El precio de la gasolina en México se mantiene bajo un esquema de ajustes constantes debido a la volatilidad de los precios internacionales del petróleo y la aplicación de los estímulos fiscales al IEPS. Este lunes 23 de marzo, las estaciones de servicio en el país operan bajo un monitoreo estricto de Profeco, institución que asegura que el 90 por ciento de los establecimientos cumple con los acuerdos de precios máximos. La intención de búsqueda sobre el costo por litro se ha disparado ante la incertidumbre global, pero los datos actuales indican que la Secretaría de Hacienda busca amortiguar los incrementos mediante el regreso de estímulos que reducen la carga tributaria para los consumidores finales en las variantes Magna y Premium.

La fluctuación actual responde directamente al impacto de la guerra en Irán, factor que ha presionado al alza los precios del crudo Brent y WTI en los mercados internacionales. En México, este fenómeno técnico se traduce en una revisión semanal de la cuota del Impuesto Especial sobre Producción y Servicios (IEPS). Según reportes de medios financieros, el gobierno federal ajusta estos porcentajes para evitar que el precio de la gasolina supere la inflación anual, una estrategia que consume recursos fiscales significativos pero mantiene cierta estabilidad en el consumo interno frente a los choques externos provenientes del Medio Oriente. (Lee también: Lo que nadie te dijo sobre el apoyo de Femsa a la nueva ley de Sheinbaum.)

Este escenario de precios no es ajeno a España o el resto de Latinoamérica, donde el encarecimiento de la energía está impulsando las tasas de inflación por encima del 4 por ciento en varios mercados emergentes. En la región, países como Colombia y Chile también enfrentan presiones similares, aunque México posee una ventaja comparativa mediante su capacidad de refinación local y el control centralizado de los subsidios. Para el lector mexicano, esto significa que el costo de llenar un tanque de 40 litros puede variar hasta en un 5 por ciento entre estados fronterizos y el centro del país, afectando directamente el presupuesto familiar destinado a transporte y logística. (Lee también: Por qué el SAT reduce costos y cambia el juego de los impuestos.)

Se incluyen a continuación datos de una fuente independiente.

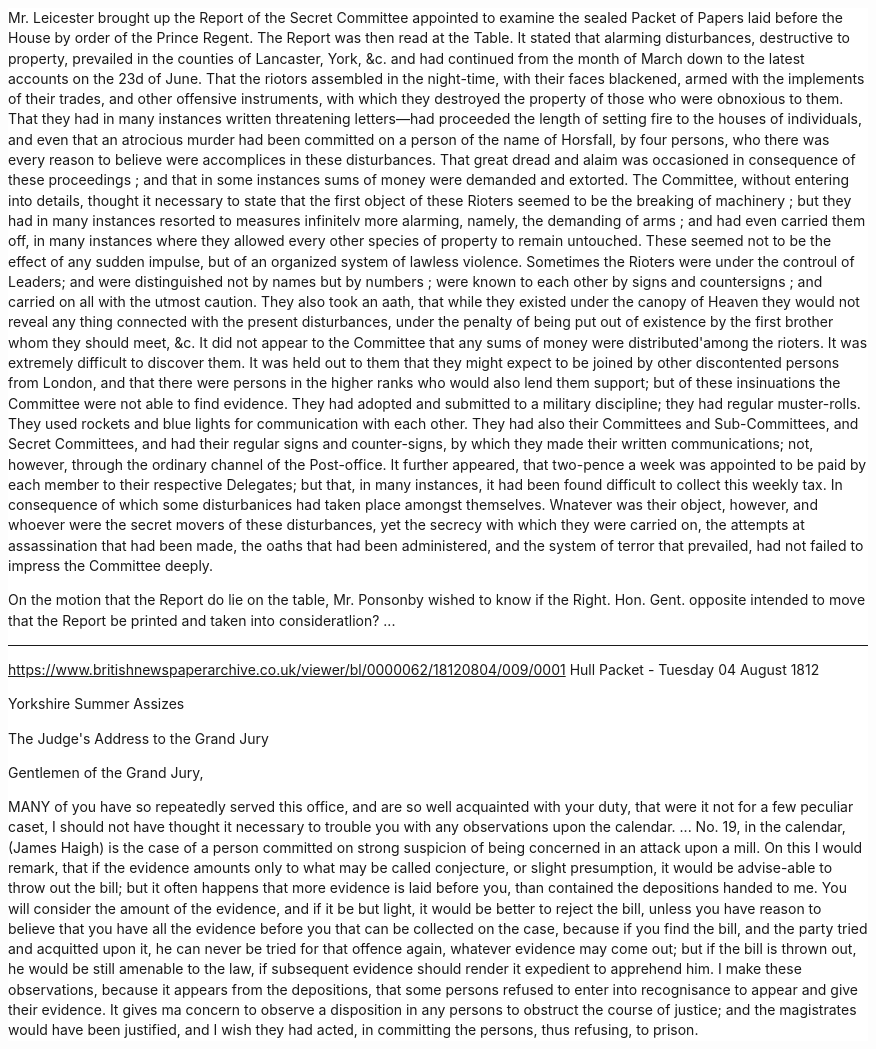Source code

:Mr. Leicester brought up the Report of the Secret Committee appointed to examine the sealed Packet of Papers laid before the House by order of the Prince Regent. The Report was then read at the Table. It stated that alarming disturbances, destructive to property, prevailed in the counties of Lancaster, York, &c. and had continued from the month of March down to the latest accounts on the 23d of June. That the riotors assembled in the night-time, with their faces blackened, armed with the implements of their trades, and other offensive instruments, with which they destroyed the property of those who were obnoxious to them. That they had in many instances written threatening letters—had proceeded the length of setting fire to the houses of individuals, and even that an atrocious murder had been committed on a person of the name of Horsfall, by four persons, who there was every reason to believe were accomplices in these disturbances. That great dread and alaim was occasioned in consequence of these proceedings ; and that in some instances sums of money were demanded and extorted. The Committee, without entering into details, thought it necessary to state that the first object of these Rioters seemed to be the breaking of machinery ; but they had in many instances resorted to measures infinitelv more alarming, namely, the demanding of arms ; and had even carried them off, in many instances where they allowed every other species of property to remain untouched. These seemed not to be the effect of any sudden impulse, but of an organized system of lawless violence. Sometimes the Rioters were under the controul of Leaders; and were distinguished not by names but by numbers ; were known to each other by signs and countersigns ; and carried on all with the utmost caution. They also took an aath, that while they existed under the canopy of Heaven they would not reveal any thing connected with the present disturbances, under the penalty of being put out of existence by the first brother whom they should meet, &c. It did not appear to the Committee that any sums of money were distributed'among the rioters. It was extremely difficult to discover them. It was held out to them that they might expect to be joined by other discontented persons from London, and that there were persons in the higher ranks who would also lend them support; but of these insinuations the Committee were not able to find evidence. They had adopted and submitted to a military discipline; they had regular muster-rolls. They used rockets and blue lights for communication with each other. They had also their Committees and Sub-Committees, and Secret Committees, and had their regular signs and counter-signs, by which they made their written communications; not, however, through the ordinary channel of the Post-office. It further appeared, that two-pence a week was appointed to be paid by each member to their respective Delegates; but that, in many instances, it had been found difficult to collect this weekly tax. In consequence of which some disturbanices had taken place amongst themselves. Wnatever was their object, however, and whoever were the secret movers of these disturbances, yet the secrecy with which they were carried on, the attempts at assassination that had been made, the oaths that had been administered, and the system of terror that prevailed, had not failed to impress the Committee deeply.

On the motion that the Report do lie on the table, Mr. Ponsonby wished to know if the Right. Hon. Gent. opposite intended to move that the Report be printed and taken into consideratlion? ...

---

https://www.britishnewspaperarchive.co.uk/viewer/bl/0000062/18120804/009/0001
Hull Packet - Tuesday 04 August 1812

Yorkshire Summer Assizes

The Judge's Address to the Grand Jury

Gentlemen of the Grand Jury,

MANY of you have so repeatedly served this office, and are so well acquainted with your duty, that were it not for a few peculiar caset, I should not have thought it necessary to trouble you with any observations upon the calendar. ...  No. 19, in the calendar, (James Haigh) is the case of a person committed on strong suspicion of being concerned in an attack upon a mill. On this I would remark, that if the evidence amounts only to what may be called conjecture, or slight presumption, it would be advise-able to throw out the bill; but it often happens that more evidence is laid before you, than contained the depositions handed to me. You will consider the amount of the evidence, and if it be but light, it would be better to reject the bill, unless you have reason to believe that you have all the evidence before you that can be collected on the case, because if you find the bill, and the party tried and acquitted upon it, he can never be tried for that offence again, whatever evidence may come out; but if the bill is thrown out, he would be still amenable to the law, if subsequent evidence should render it expedient to apprehend him. I make these observations, because it appears from the depositions, that some persons refused to enter into recognisance to appear and give their evidence. It gives ma concern to observe a disposition in any persons to obstruct the course of justice; and the magistrates would have been justified, and I wish they had acted, in committing the persons, thus refusing, to prison.
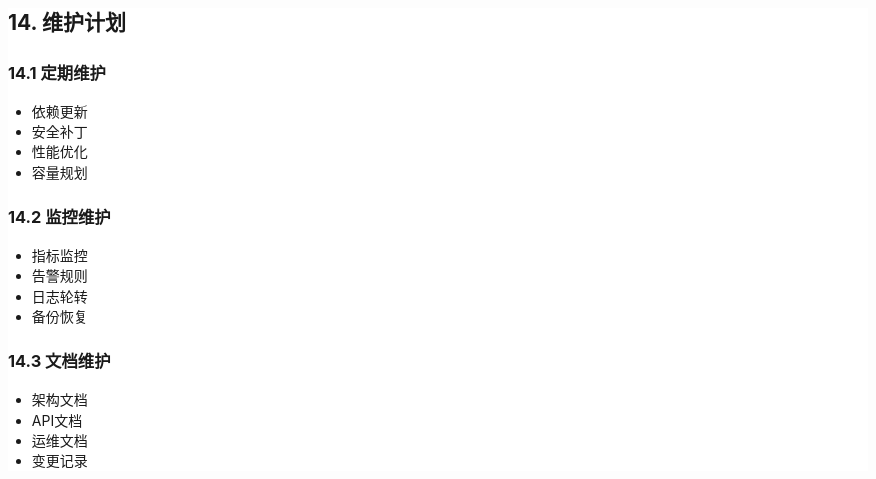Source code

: ## 14. 维护计划

### 14.1 定期维护
- 依赖更新
- 安全补丁
- 性能优化
- 容量规划

### 14.2 监控维护
- 指标监控
- 告警规则
- 日志轮转
- 备份恢复

### 14.3 文档维护
- 架构文档
- API文档
- 运维文档
- 变更记录
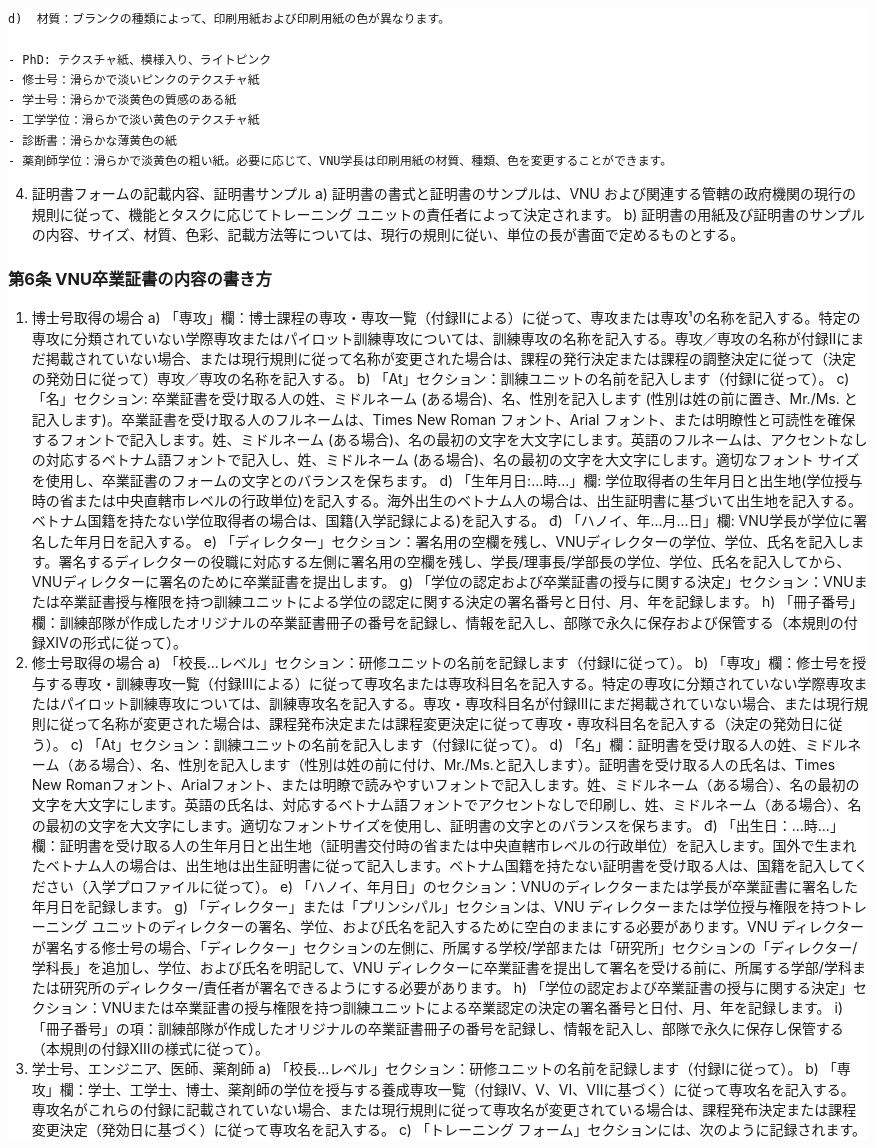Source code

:     d)  材質：ブランクの種類によって、印刷用紙および印刷用紙の色が異なります。

    - PhD: テクスチャ紙、模様入り、ライトピンク
    - 修士号：滑らかで淡いピンクのテクスチャ紙
    - 学士号：滑らかで淡黄色の質感のある紙
    - 工学学位：滑らかで淡い黄色のテクスチャ紙
    - 診断書：滑らかな薄黄色の紙
    - 薬剤師学位：滑らかで淡黄色の粗い紙。必要に応じて、VNU学長は印刷用紙の材質、種類、色を変更することができます。
4.  証明書フォームの記載内容、証明書サンプル
    a)  証明書の書式と証明書のサンプルは、VNU
        および関連する管轄の政府機関の現行の規則に従って、機能とタスクに応じてトレーニング
        ユニットの責任者によって決定されます。
    b)  証明書の用紙及び証明書のサンプルの内容、サイズ、材質、色彩、記載方法等については、現行の規則に従い、単位の長が書面で定めるものとする。

### 第6条 VNU卒業証書の内容の書き方

1.  博士号取得の場合
    a)  「専攻」欄：博士課程の専攻・専攻一覧（付録IIによる）に従って、専攻または専攻¹の名称を記入する。特定の専攻に分類されていない学際専攻またはパイロット訓練専攻については、訓練専攻の名称を記入する。専攻／専攻の名称が付録IIにまだ掲載されていない場合、または現行規則に従って名称が変更された場合は、課程の発行決定または課程の調整決定に従って（決定の発効日に従って）専攻／専攻の名称を記入する。
    b)  「At」セクション：訓練ユニットの名前を記入します（付録Iに従って）。
    c)  「名」セクション: 卒業証書を受け取る人の姓、ミドルネーム
        (ある場合)、名、性別を記入します (性別は姓の前に置き、Mr./Ms.
        と記入します)。卒業証書を受け取る人のフルネームは、Times New
        Roman フォント、Arial
        フォント、または明瞭性と可読性を確保するフォントで記入します。姓、ミドルネーム
        (ある場合)、名の最初の文字を大文字にします。英語のフルネームは、アクセントなしの対応するベトナム語フォントで記入し、姓、ミドルネーム
        (ある場合)、名の最初の文字を大文字にします。適切なフォント
        サイズを使用し、卒業証書のフォームの文字とのバランスを保ちます。
    d)  「生年月日:...時...」欄:
        学位取得者の生年月日と出生地(学位授与時の省または中央直轄市レベルの行政単位)を記入する。海外出生のベトナム人の場合は、出生証明書に基づいて出生地を記入する。ベトナム国籍を持たない学位取得者の場合は、国籍(入学記録による)を記入する。
    đ)  「ハノイ、年...月...日」欄:
        VNU学長が学位に署名した年月日を記入する。
    e)  「ディレクター」セクション：署名用の空欄を残し、VNUディレクターの学位、学位、氏名を記入します。署名するディレクターの役職に対応する左側に署名用の空欄を残し、学長/理事長/学部長の学位、学位、氏名を記入してから、VNUディレクターに署名のために卒業証書を提出します。
    g)  「学位の認定および卒業証書の授与に関する決定」セクション：VNUまたは卒業証書授与権限を持つ訓練ユニットによる学位の認定に関する決定の署名番号と日付、月、年を記録します。
    h)  「冊子番号」欄：訓練部隊が作成したオリジナルの卒業証書冊子の番号を記録し、情報を記入し、部隊で永久に保存および保管する（本規則の付録XIVの形式に従って）。
2.  修士号取得の場合
    a)  「校長...レベル」セクション：研修ユニットの名前を記録します（付録Iに従って）。
    b)  「専攻」欄：修士号を授与する専攻・訓練専攻一覧（付録IIIによる）に従って専攻名または専攻科目名を記入する。特定の専攻に分類されていない学際専攻またはパイロット訓練専攻については、訓練専攻名を記入する。専攻・専攻科目名が付録IIIにまだ掲載されていない場合、または現行規則に従って名称が変更された場合は、課程発布決定または課程変更決定に従って専攻・専攻科目名を記入する（決定の発効日に従う）。
    c)  「At」セクション：訓練ユニットの名前を記入します（付録Iに従って）。
    d)  「名」欄：証明書を受け取る人の姓、ミドルネーム（ある場合）、名、性別を記入します（性別は姓の前に付け、Mr./Ms.と記入します）。証明書を受け取る人の氏名は、Times
        New
        Romanフォント、Arialフォント、または明瞭で読みやすいフォントで記入します。姓、ミドルネーム（ある場合）、名の最初の文字を大文字にします。英語の氏名は、対応するベトナム語フォントでアクセントなしで印刷し、姓、ミドルネーム（ある場合）、名の最初の文字を大文字にします。適切なフォントサイズを使用し、証明書の文字とのバランスを保ちます。
    đ)  「出生日：...時...」欄：証明書を受け取る人の生年月日と出生地（証明書交付時の省または中央直轄市レベルの行政単位）を記入します。国外で生まれたベトナム人の場合は、出生地は出生証明書に従って記入します。ベトナム国籍を持たない証明書を受け取る人は、国籍を記入してください（入学プロファイルに従って）。
    e)  「ハノイ、年月日」のセクション：VNUのディレクターまたは学長が卒業証書に署名した年月日を記録します。
    g)  「ディレクター」または「プリンシパル」セクションは、VNU
        ディレクターまたは学位授与権限を持つトレーニング
        ユニットのディレクターの署名、学位、および氏名を記入するために空白のままにする必要があります。VNU
        ディレクターが署名する修士号の場合、「ディレクター」セクションの左側に、所属する学校/学部または「研究所」セクションの「ディレクター/学科長」を追加し、学位、および氏名を明記して、VNU
        ディレクターに卒業証書を提出して署名を受ける前に、所属する学部/学科または研究所のディレクター/責任者が署名できるようにする必要があります。
    h)  「学位の認定および卒業証書の授与に関する決定」セクション：VNUまたは卒業証書の授与権限を持つ訓練ユニットによる卒業認定の決定の署名番号と日付、月、年を記録します。
    i)  「冊子番号」の項：訓練部隊が作成したオリジナルの卒業証書冊子の番号を記録し、情報を記入し、部隊で永久に保存し保管する（本規則の付録XIIIの様式に従って）。
3.  学士号、エンジニア、医師、薬剤師
    a)  「校長...レベル」セクション：研修ユニットの名前を記録します（付録Iに従って）。
    b)  「専攻」欄：学士、工学士、博士、薬剤師の学位を授与する養成専攻一覧（付録IV、V、VI、VIIに基づく）に従って専攻名を記入する。専攻名がこれらの付録に記載されていない場合、または現行規則に従って専攻名が変更されている場合は、課程発布決定または課程変更決定（発効日に基づく）に従って専攻名を記入する。
    c)  「トレーニング
        フォーム」セクションには、次のように記録されます。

Un cambio estructural que está generando debate en redes sociales es la propuesta para eliminar el uso de billetes y monedas en el pago de gasolina y casetas de peaje. De acuerdo con información de medios especializados como Motorpasión, el gobierno busca implementar este año una transición obligatoria hacia métodos de pago electrónicos. Esta medida pretende digitalizar la economía y combatir la evasión fiscal, aunque representa un desafío técnico mayor considerando que una parte considerable de la población aún no cuenta con acceso pleno a servicios bancarios o terminales digitales confiables en zonas rurales. (Lee también: 5 razones por las que el juicio de Twitter afecta tu cuenta de X.)

Finalmente, la seguridad en torno a la infraestructura de hidrocarburos sigue siendo una nota crítica. Recientemente, reportes de prensa internacional destacaron el hallazgo de un migrante oculto junto al tanque de gasolina de un vehículo en la frontera, lo que subraya no solo los riesgos de seguridad pública sino la vulnerabilidad de las unidades de transporte. Mientras tanto, los usuarios deben mantenerse informados sobre los precios oficiales publicados diariamente, ya que la fluctuación por centavos puede representar un ahorro de hasta 200 pesos mensuales para un conductor promedio en México.